Sometimes, the hustle and bustle of life make us forget that we live in an extraordinary world. There is beauty all around us, and it doesn’t take much to find it.
From the vibrant colors of flowers, the sun waking us up with its golden glow and warmth, the mesmerizing blue of the sky in the mornings, and sound of the ocean waves, nature has long proven its utter magnificence.
One example of a beautiful work of art found in nature is the Nicobar pigeon (Caloenas nicobarica). This creature is the closest living connection to the flightless Dodo bird, although they don’t look alike.
“The Dodo is an extinct flightless bird that was endemic to the island of Mauritius, east of Madagascar in the Indian Ocean. The first recorded mention of the dodo was by Dutch sailors in 1598. In the following years, the bird was hunted by sailors and invasive species, while its habitat was being destroyed. The last widely accepted sighting of a dodo was in 1662. Its extinction was not immediately noticed, and some considered it to be a mythical creature.” [source: Wikipedia]
The Nicobar pigeon gleams with its distinct and luminous plumage that shimmers in blue, rust, red, copper, and green colors. Add to that its reddish legs and white tail. The bird developed this gorgeous coloring because of its isolated location on small islands. These areas lacked natural predators, so they didn’t need to conceal themselves. Because of this, they were available to develop brilliant feathers.
The Nicobar pigeon primarily inhabits Southeast Asia areas, including Vietnam, the Philippines, the Solomon Islands, the Andaman and Nicobar Islands, where it was named after. Males are about 16 inches in size, with the females slightly smaller.
They have a life span of 8 to 12 years in the wild and 10 to 15 years in captivity. Nicobar pigeons are monogamous and mate with one single partner for life.
Unfortunately, these beautiful birds are considered Near Threatened. Their rapidly declining population could soon have the International Union for Conservation of Nature (IUCN) classifying them as Threatened.
Their natural diet consists of fruit, seed, and buds. This pigeon has a gizzard stone to help them grind and digest hard foods (also known as stomach stone). While this feature is useful to these birds, it also makes them a hot target for hunters who kill them to retrieve the stones used in jewelry.

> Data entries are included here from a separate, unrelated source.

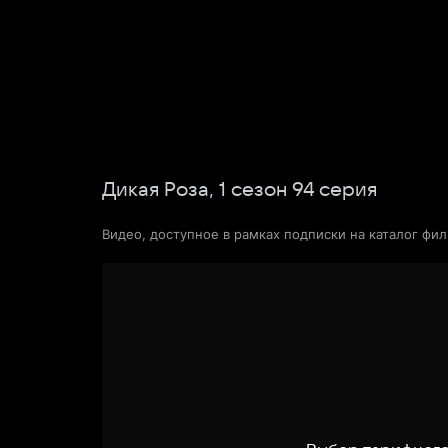
Поиск Яндекса
Фильмы
Сериалы
Новости и статьи
Дикая Роза,
1
сезон
94
серия
Видео, доступное в рамках подписки на каталог фи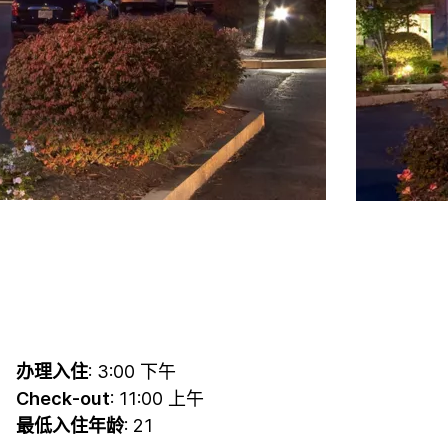
办理入住
: 3:00 下午
Check-out
: 11:00 上午
最低入住年龄
: 21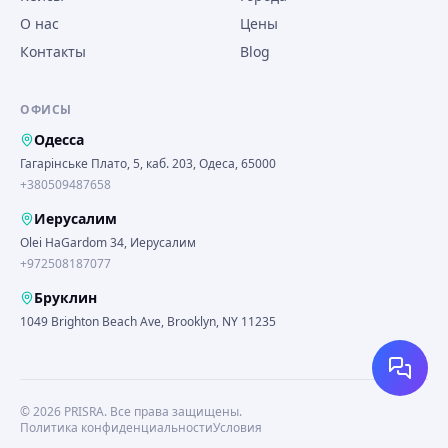
О нас
Цены
Контакты
Blog
ОФИСЫ
Одесса
Гагарінське Плато, 5, каб. 203, Одеса, 65000
+380509487658
Иерусалим
Olei HaGardom 34, Иерусалим
+972508187077
Бруклин
1049 Brighton Beach Ave, Brooklyn, NY 11235
©
2026
PRISRA.
Все права защищены.
Политика конфиденциальности
Условия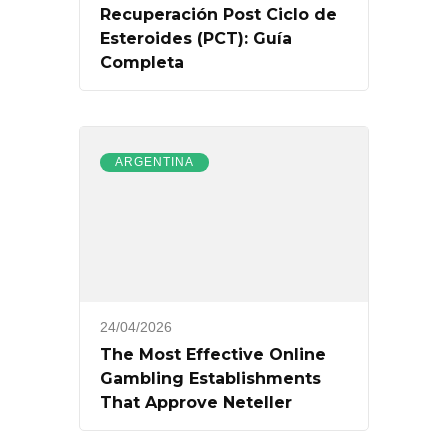
Recuperación Post Ciclo de
Esteroides (PCT): Guía
Completa
ARGENTINA
24/04/2026
The Most Effective Online
Gambling Establishments
That Approve Neteller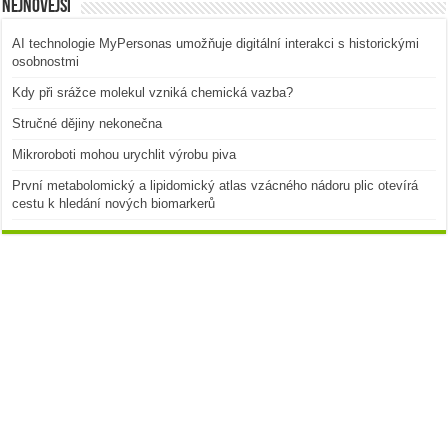
Nejnovější
AI technologie MyPersonas umožňuje digitální interakci s historickými
osobnostmi
Kdy při srážce molekul vzniká chemická vazba?
Stručné dějiny nekonečna
Mikroroboti mohou urychlit výrobu piva
První metabolomický a lipidomický atlas vzácného nádoru plic otevírá
cestu k hledání nových biomarkerů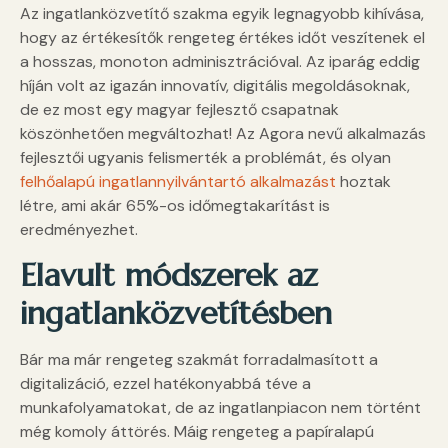
Az ingatlanközvetítő szakma egyik legnagyobb kihívása,
hogy az értékesítők rengeteg értékes időt veszítenek el
a hosszas, monoton adminisztrációval. Az iparág eddig
híján volt az igazán innovatív, digitális megoldásoknak,
de ez most egy magyar fejlesztő csapatnak
köszönhetően megváltozhat! Az Agora nevű alkalmazás
fejlesztői ugyanis felismerték a problémát, és olyan
felhőalapú ingatlannyilvántartó alkalmazást
hoztak
létre, ami akár 65%-os időmegtakarítást is
eredményezhet.
Elavult módszerek az
ingatlanközvetítésben
Bár ma már rengeteg szakmát forradalmasított a
digitalizáció, ezzel hatékonyabbá téve a
munkafolyamatokat, de az ingatlanpiacon nem történt
még komoly áttörés. Máig rengeteg a papíralapú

They’re also hunted as a food source, which contributes to the decrease in their numbers. They’re also being sought after as an exotic pet.
Nicobar pigeons aren’t available in the country and outside as an easily gained pet. They’re listed on the Convention on International Trade in Endangered Species (CITES) as animals illegal to trade.
In an effort to save the Nicobar Pigeon population, several zoos around the world formed the Nicobar Pigeon Species Survival Plan. About 450 to 500 birds are housed in 55 institutions and are kept as “insurance” against extinction. It’s also a formal breeding and transfer activity to train the birds to adapt and multiply in protected areas.
Another formidable problem for the Nicobar is the declining availability of suitable habitats for nesting due to deforestation. The release of non-native predators such as cats and rats in the islands also contributes to their population decline. These issues are also being taken into account in the training plan for birds.
Nature has gifted us with beautiful creatures like the Nicobar Pigeon, and as stewards of the environment, it is our responsibility to protect them always. After all, they’re our co-residents, and they have every right to live peacefully and thrive on this earth as much as we do.